Film Again, in no particular order, and being sort of loose and easy with what we consider "romance", ha, I do not promise that I have
good taste:
-"His Girl Friday". Hildy Johnson, intrepid girl reporter! She hides a murderer in a desk! Cary Grant romances her! It's a weird screwball comedy and it's one of my, "I don't feel well and I just want to watch something where everything turns out okay" movies. I watched it when I was recovering from surgery in 2021. V good, highly recommend. ♥
-"Three Thousand Years of Longing". It's Idris Elba as a djinn, with Tilda Swinton as a bookish scholar, with story and direction by George Miller, and if that's not enough for you, well —
fine; it's a beautiful, strange fairy tale for adults.

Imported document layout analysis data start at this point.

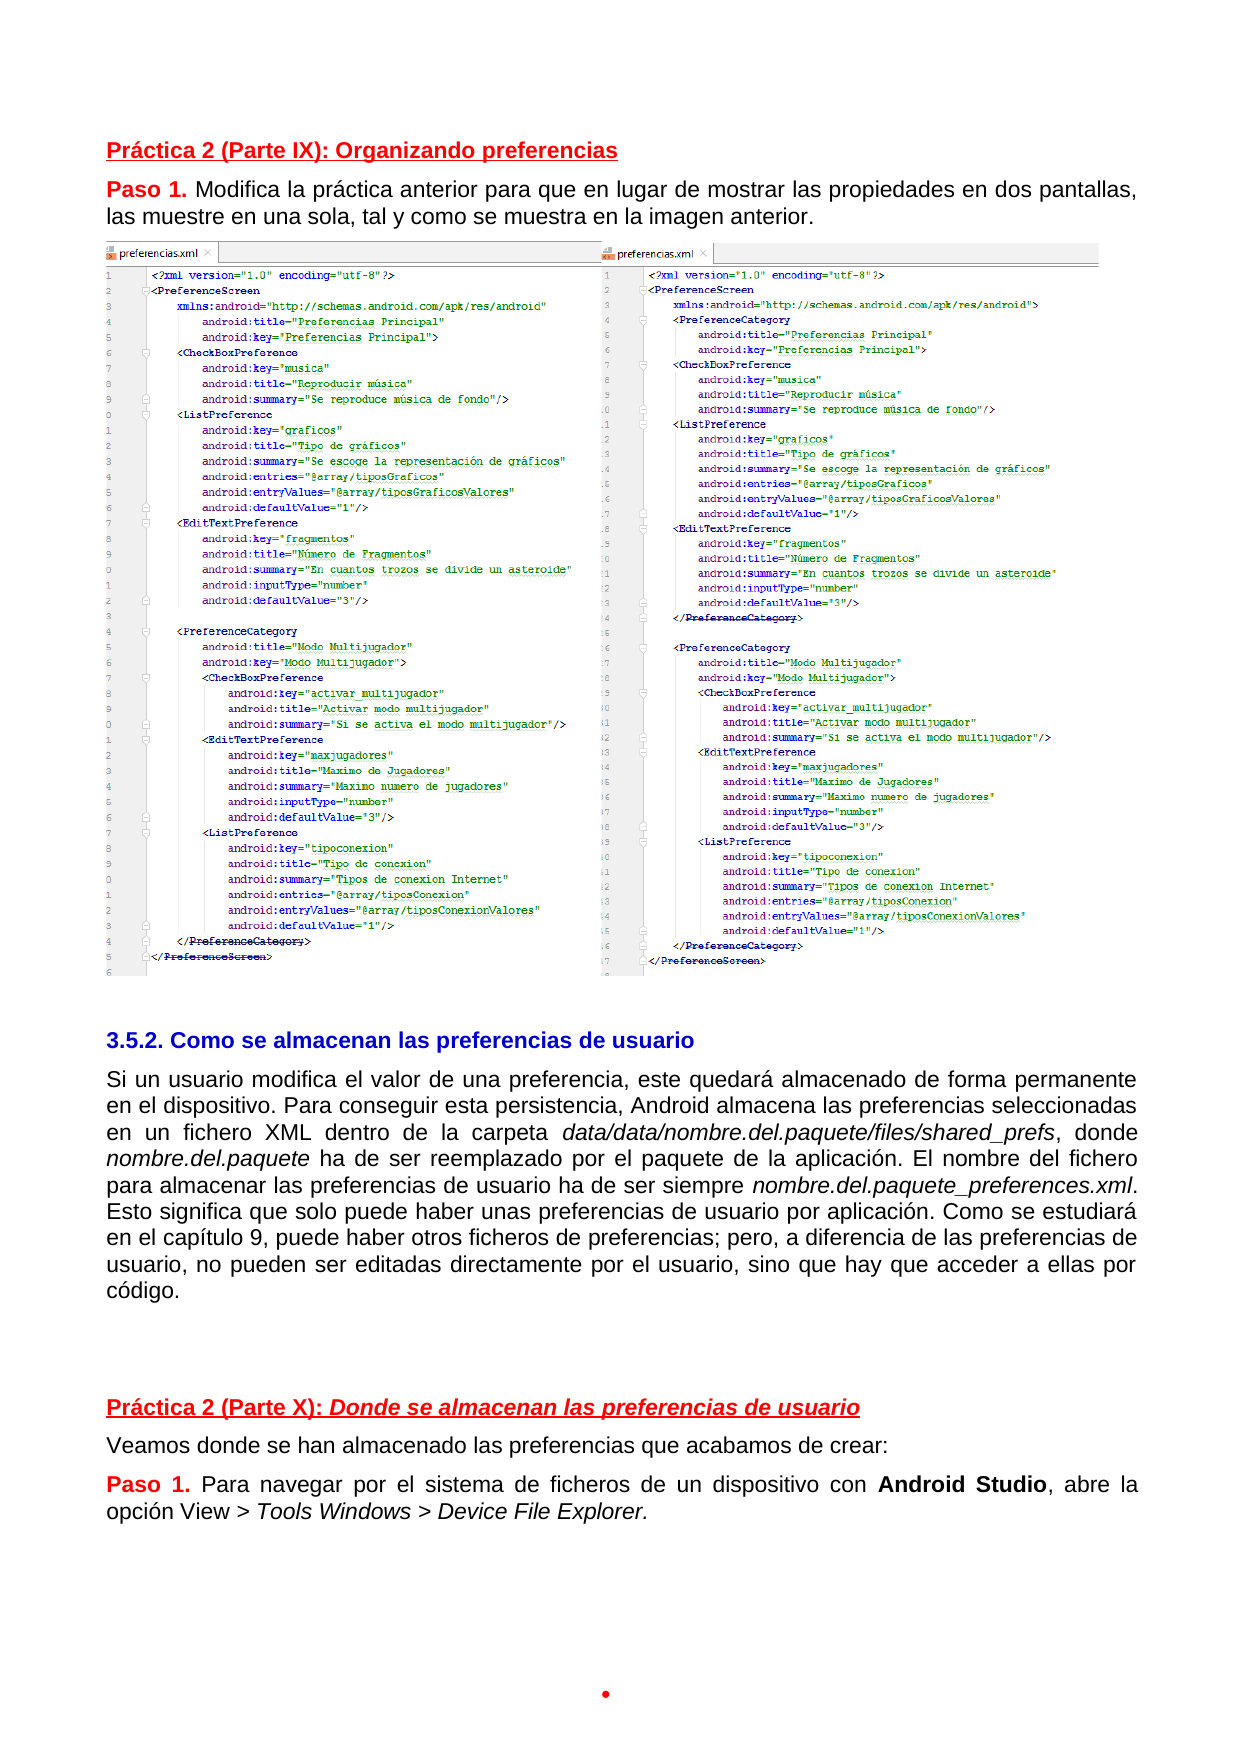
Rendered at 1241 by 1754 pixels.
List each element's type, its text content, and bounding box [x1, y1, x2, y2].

text Práctica 2 (Parte IX): Organizando preferencias [106, 137, 1138, 164]
text Paso 1. Para navegar por el sistema de ficheros de un dispositivo con Android Studio, abre la opción View > Tools Windows > Device File Explorer. [106, 1471, 1138, 1524]
text Práctica 2 (Parte X): Donde se almacenan las preferencias de usuario [106, 1393, 1138, 1420]
text Paso 1. Modifica la práctica anterior para que en lugar de mostrar las propiedades en dos pantallas, las muestre en una sola, tal y como se muestra en la imagen anterior. [106, 176, 1138, 229]
text 3.5.2. Como se almacenan las preferencias de usuario [106, 1027, 1138, 1054]
text Si un usuario modifica el valor de una preferencia, este quedará almacenado de forma permanente en el dispositivo. Para conseguir esta persistencia, Android almacena las preferencias seleccionadas en un fichero XML dentro de la carpeta data/data/nombre.del.paquete/files/shared_prefs, donde nombre.del.paquete ha de ser reemplazado por el paquete de la aplicación. El nombre del fichero para almacenar las preferencias de usuario ha de ser siempre nombre.del.paquete_preferences.xml. Esto significa que solo puede haber unas preferencias de usuario por aplicación. Como se estudiará en el capítulo 9, puede haber otros ficheros de preferencias; pero, a diferencia de las preferencias de usuario, no pueden ser editadas directamente por el usuario, sino que hay que acceder a ellas por código. [106, 1066, 1138, 1303]
picture [106, 241, 1099, 976]
text Veamos donde se han almacenado las preferencias que acabamos de crear: [106, 1432, 1138, 1459]
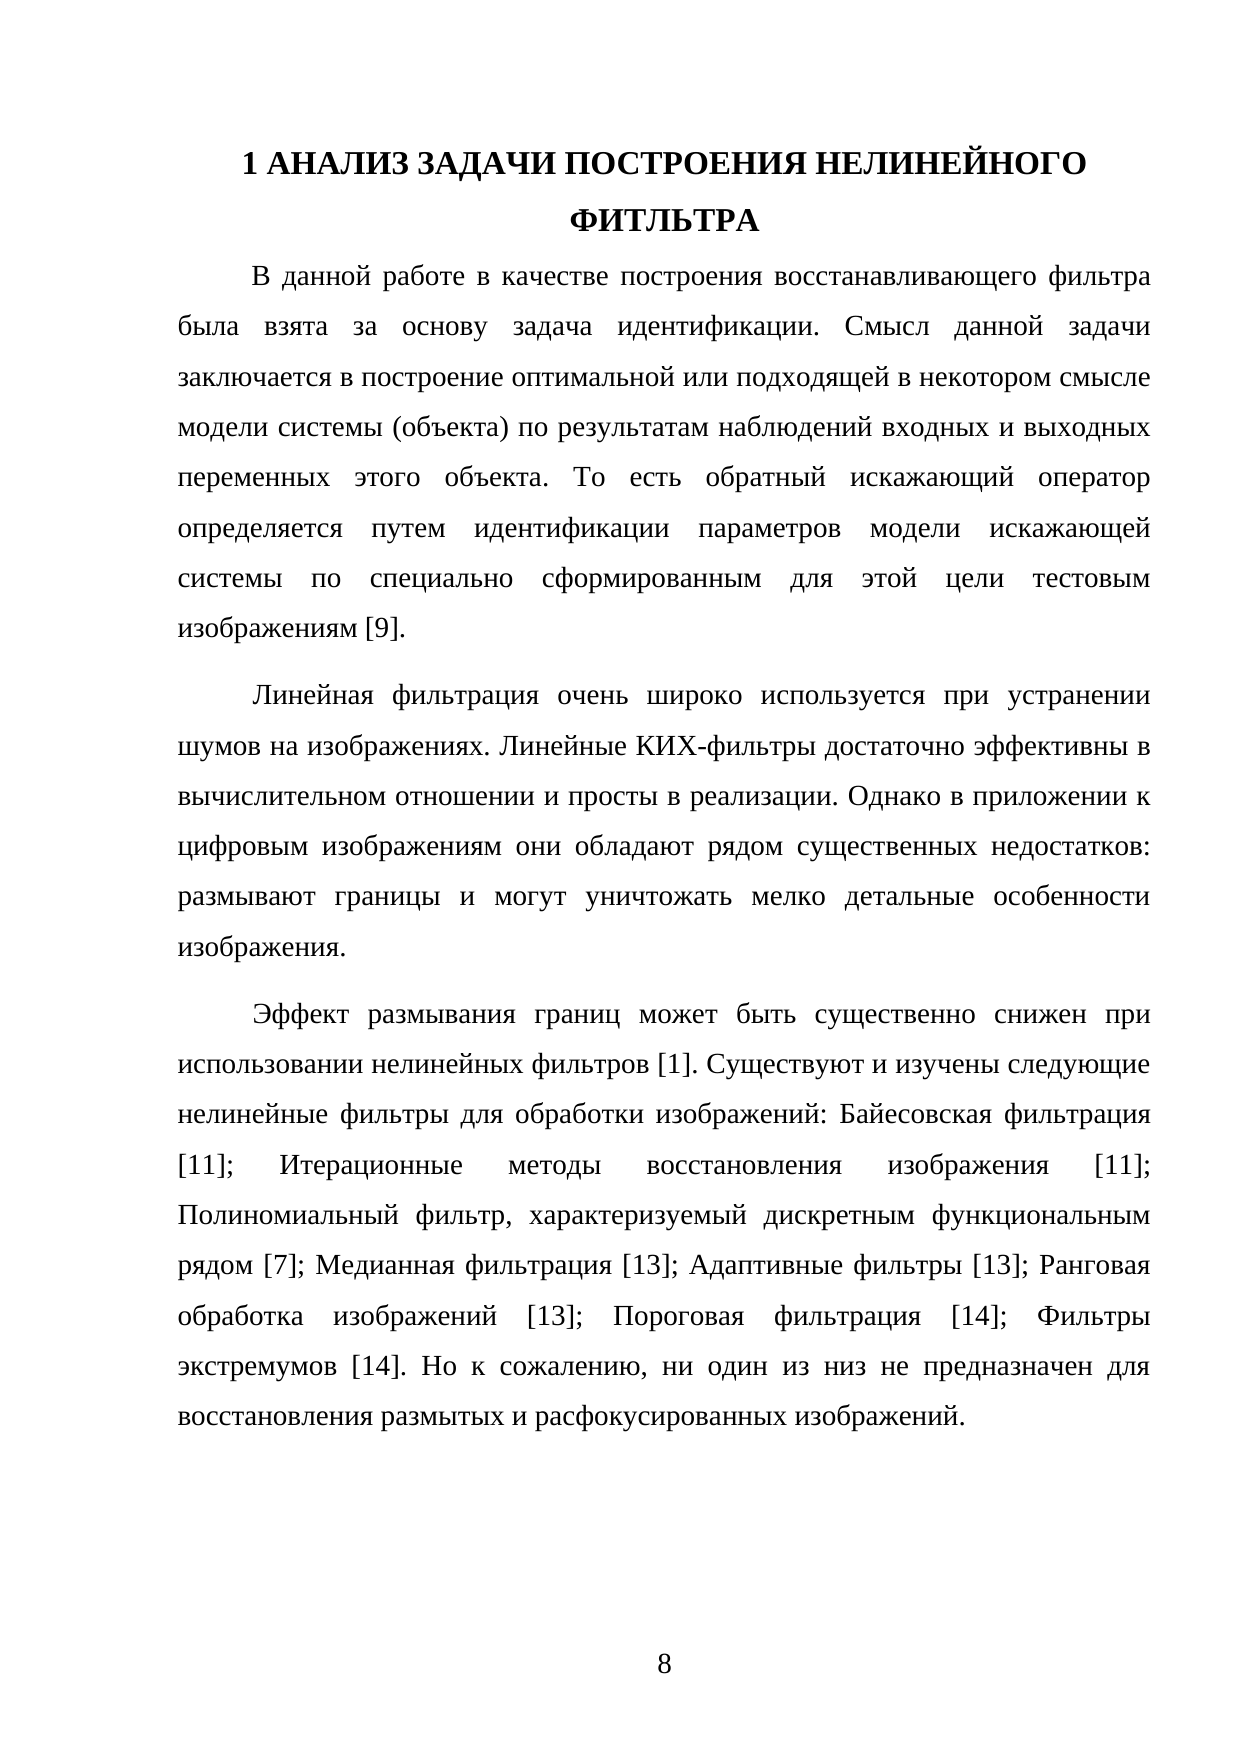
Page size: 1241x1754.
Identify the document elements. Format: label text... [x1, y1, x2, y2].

text Эффект размывания границ может быть существенно снижен при использовании нелинейных фильтров [1]. Существуют и изучены следующие нелинейные фильтры для обработки изображений: Байесовская фильтрация [11]; Итерационные методы восстановления изображения [11]; Полиномиальный фильтр, характеризуемый дискретным функциональным рядом [7]; Медианная фильтрация [13]; Адаптивные фильтры [13]; Ранговая обработка изображений [13]; Пороговая фильтрация [14]; Фильтры экстремумов [14]. Но к сожалению, ни один из низ не предназначен для восстановления размытых и расфокусированных изображений. [177, 996, 1152, 1432]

-"Notting Hill". I have...such a soft spot for this movie, ha. Various people over time tried to ruin it for me by pointing out that the relationship at the heart of it would "never work out, long-term"; I know that, but that's not the point. For people who are not familiar: Will Thacker (Hugh Grant, this is literally the
only role I like him in!) is the owner of a bookstore in the eponymous Notting Hill. Anna Scott (Julia Roberts) happens to come into his bookstore, sparks fly, it all sort of spirals out from there? The romance itself is fine, very 1990s in a lot of ways — I actually love it specifically for the deep and abiding love that exists between the friends that Will has in the film. The other romances that we see in the movie are very sweet and read as very genuine, and his friends are wonderful and support him when he needs support, and tell him he's been a twat when, well, he's being a twat. :D Who couldn't use a friend like that?
-"Moonstruck". Again, it's one of those movies where I have a huge soft spot for it. Cher stars alongside Nicholas Cage as a widowed woman who is trying to convince her fiance's brother (Cage) to come to their wedding. Of course, it's not that easy — Our Intrepid Heroine knows that her fiance is wrong for her in every conceivable way, but she's afraid of actually
falling in love again, because her first husband died very young, in a horrible way. Enter her fiance's brother, who is a weird tortured artist of a
baker (of all the things!), with whom she falls horribly, passionately in love with despite it being objectively the worst choice possible.
The thing is, they
make it work. It's sort of funny, like — you don't
want to root for them (she's blowing up her life!), but sometimes the right choice is the one that looks wrong on paper, and the two leads have great chemistry and really sell the whole idea of "right person, wrong time, fuck it, let's go for it anyway".
Also Olympia Dukakis is in it, and she's absolutely wonderful. Big ups to the granddad, too — he's amazing. :D
-"But I'm A Cheerleader". I cannot believe how many people I have had to introduce this movie to, good lord. Natasha Lyonne plays Megan, a high school senior and captain of the cheer squad who gets sent to a "pray the gay away" camp by her parents, who are convinced (as are her peers) that she is actually a lesbian. This despite her having done everything "right" — like, she's got a hunky boyfriend (quarterback on the football team), she participates in traditionally girly activities, etc, etc.
Enter camp, where at first she's fairly certain she
doesn't belong, until a group therapy session goes awry and she realizes that she is, in fact, a gigantic lesbian.
Whoops.
It is notable for being one of the first films I saw that had a lesbian couple as the focus where nothing horrible happened and they in fact got their happily-ever-after (implied). (The other was
Better Than Chocolate, which I barely remember, so. :) ) Growing up in Utah, well — this movie was revolutionary, and seeing Clea Duvall as Graham was
extremely helpful in some aspects. Is it a
good movie? No, but I saw it at the right time and I think that while it's imperfect it holds up okay.
I'm sure there's other media, including podcasts, etc, but I genuinely cannot think of anything off the top of my head, whoops. :x Oh, well, maybe someday this post will get a sequel?